┌──

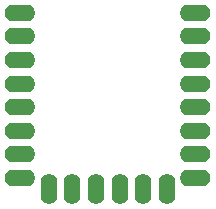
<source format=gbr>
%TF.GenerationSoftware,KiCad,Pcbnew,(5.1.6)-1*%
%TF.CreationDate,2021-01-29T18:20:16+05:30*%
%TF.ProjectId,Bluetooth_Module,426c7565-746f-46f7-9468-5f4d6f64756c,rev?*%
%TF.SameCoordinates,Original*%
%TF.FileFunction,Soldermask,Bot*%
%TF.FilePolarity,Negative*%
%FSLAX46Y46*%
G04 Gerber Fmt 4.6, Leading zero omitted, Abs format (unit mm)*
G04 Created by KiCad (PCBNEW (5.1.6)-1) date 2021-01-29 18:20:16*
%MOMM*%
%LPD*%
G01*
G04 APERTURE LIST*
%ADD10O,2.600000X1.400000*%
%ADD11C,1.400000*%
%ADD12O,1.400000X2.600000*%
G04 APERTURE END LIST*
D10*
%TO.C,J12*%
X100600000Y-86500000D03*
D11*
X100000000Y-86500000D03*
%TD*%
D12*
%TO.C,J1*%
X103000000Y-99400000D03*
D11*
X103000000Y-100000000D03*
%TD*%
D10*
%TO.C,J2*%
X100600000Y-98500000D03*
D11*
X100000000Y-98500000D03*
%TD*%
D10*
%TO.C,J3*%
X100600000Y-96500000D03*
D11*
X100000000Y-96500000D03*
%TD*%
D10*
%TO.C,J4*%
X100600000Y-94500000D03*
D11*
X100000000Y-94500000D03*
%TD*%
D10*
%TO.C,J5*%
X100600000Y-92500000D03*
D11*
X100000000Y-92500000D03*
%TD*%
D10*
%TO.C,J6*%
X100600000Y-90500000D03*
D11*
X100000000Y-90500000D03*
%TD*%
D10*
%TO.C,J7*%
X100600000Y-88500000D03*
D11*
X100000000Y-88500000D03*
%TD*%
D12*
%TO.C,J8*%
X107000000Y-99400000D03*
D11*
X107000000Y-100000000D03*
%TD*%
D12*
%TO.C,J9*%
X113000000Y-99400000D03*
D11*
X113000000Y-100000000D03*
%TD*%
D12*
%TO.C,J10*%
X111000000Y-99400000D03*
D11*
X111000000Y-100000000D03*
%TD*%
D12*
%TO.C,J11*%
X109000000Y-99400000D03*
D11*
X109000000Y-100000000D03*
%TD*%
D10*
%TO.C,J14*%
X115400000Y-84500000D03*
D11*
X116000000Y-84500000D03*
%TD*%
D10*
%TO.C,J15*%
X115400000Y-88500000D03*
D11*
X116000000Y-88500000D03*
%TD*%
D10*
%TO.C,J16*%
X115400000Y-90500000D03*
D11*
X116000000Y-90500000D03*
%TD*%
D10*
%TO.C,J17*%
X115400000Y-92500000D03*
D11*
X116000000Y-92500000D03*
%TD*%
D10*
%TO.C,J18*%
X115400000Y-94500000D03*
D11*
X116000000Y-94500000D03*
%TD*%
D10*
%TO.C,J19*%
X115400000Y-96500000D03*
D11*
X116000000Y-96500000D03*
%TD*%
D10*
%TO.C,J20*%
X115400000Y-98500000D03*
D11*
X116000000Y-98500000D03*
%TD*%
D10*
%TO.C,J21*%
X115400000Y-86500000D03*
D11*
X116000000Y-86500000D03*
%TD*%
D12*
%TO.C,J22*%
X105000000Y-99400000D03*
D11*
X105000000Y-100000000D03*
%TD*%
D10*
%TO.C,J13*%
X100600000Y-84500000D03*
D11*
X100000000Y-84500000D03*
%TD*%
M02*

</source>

└──

Aim of the task:
Reproduce the data verbatim and omit each image.

Written solution:
<source format=gbr>
%TF.GenerationSoftware,KiCad,Pcbnew,(5.1.6)-1*%
%TF.CreationDate,2021-01-29T18:20:16+05:30*%
%TF.ProjectId,Bluetooth_Module,426c7565-746f-46f7-9468-5f4d6f64756c,rev?*%
%TF.SameCoordinates,Original*%
%TF.FileFunction,Soldermask,Bot*%
%TF.FilePolarity,Negative*%
%FSLAX46Y46*%
G04 Gerber Fmt 4.6, Leading zero omitted, Abs format (unit mm)*
G04 Created by KiCad (PCBNEW (5.1.6)-1) date 2021-01-29 18:20:16*
%MOMM*%
%LPD*%
G01*
G04 APERTURE LIST*
%ADD10O,2.600000X1.400000*%
%ADD11C,1.400000*%
%ADD12O,1.400000X2.600000*%
G04 APERTURE END LIST*
D10*
%TO.C,J12*%
X100600000Y-86500000D03*
D11*
X100000000Y-86500000D03*
%TD*%
D12*
%TO.C,J1*%
X103000000Y-99400000D03*
D11*
X103000000Y-100000000D03*
%TD*%
D10*
%TO.C,J2*%
X100600000Y-98500000D03*
D11*
X100000000Y-98500000D03*
%TD*%
D10*
%TO.C,J3*%
X100600000Y-96500000D03*
D11*
X100000000Y-96500000D03*
%TD*%
D10*
%TO.C,J4*%
X100600000Y-94500000D03*
D11*
X100000000Y-94500000D03*
%TD*%
D10*
%TO.C,J5*%
X100600000Y-92500000D03*
D11*
X100000000Y-92500000D03*
%TD*%
D10*
%TO.C,J6*%
X100600000Y-90500000D03*
D11*
X100000000Y-90500000D03*
%TD*%
D10*
%TO.C,J7*%
X100600000Y-88500000D03*
D11*
X100000000Y-88500000D03*
%TD*%
D12*
%TO.C,J8*%
X107000000Y-99400000D03*
D11*
X107000000Y-100000000D03*
%TD*%
D12*
%TO.C,J9*%
X113000000Y-99400000D03*
D11*
X113000000Y-100000000D03*
%TD*%
D12*
%TO.C,J10*%
X111000000Y-99400000D03*
D11*
X111000000Y-100000000D03*
%TD*%
D12*
%TO.C,J11*%
X109000000Y-99400000D03*
D11*
X109000000Y-100000000D03*
%TD*%
D10*
%TO.C,J14*%
X115400000Y-84500000D03*
D11*
X116000000Y-84500000D03*
%TD*%
D10*
%TO.C,J15*%
X115400000Y-88500000D03*
D11*
X116000000Y-88500000D03*
%TD*%
D10*
%TO.C,J16*%
X115400000Y-90500000D03*
D11*
X116000000Y-90500000D03*
%TD*%
D10*
%TO.C,J17*%
X115400000Y-92500000D03*
D11*
X116000000Y-92500000D03*
%TD*%
D10*
%TO.C,J18*%
X115400000Y-94500000D03*
D11*
X116000000Y-94500000D03*
%TD*%
D10*
%TO.C,J19*%
X115400000Y-96500000D03*
D11*
X116000000Y-96500000D03*
%TD*%
D10*
%TO.C,J20*%
X115400000Y-98500000D03*
D11*
X116000000Y-98500000D03*
%TD*%
D10*
%TO.C,J21*%
X115400000Y-86500000D03*
D11*
X116000000Y-86500000D03*
%TD*%
D12*
%TO.C,J22*%
X105000000Y-99400000D03*
D11*
X105000000Y-100000000D03*
%TD*%
D10*
%TO.C,J13*%
X100600000Y-84500000D03*
D11*
X100000000Y-84500000D03*
%TD*%
M02*

</source>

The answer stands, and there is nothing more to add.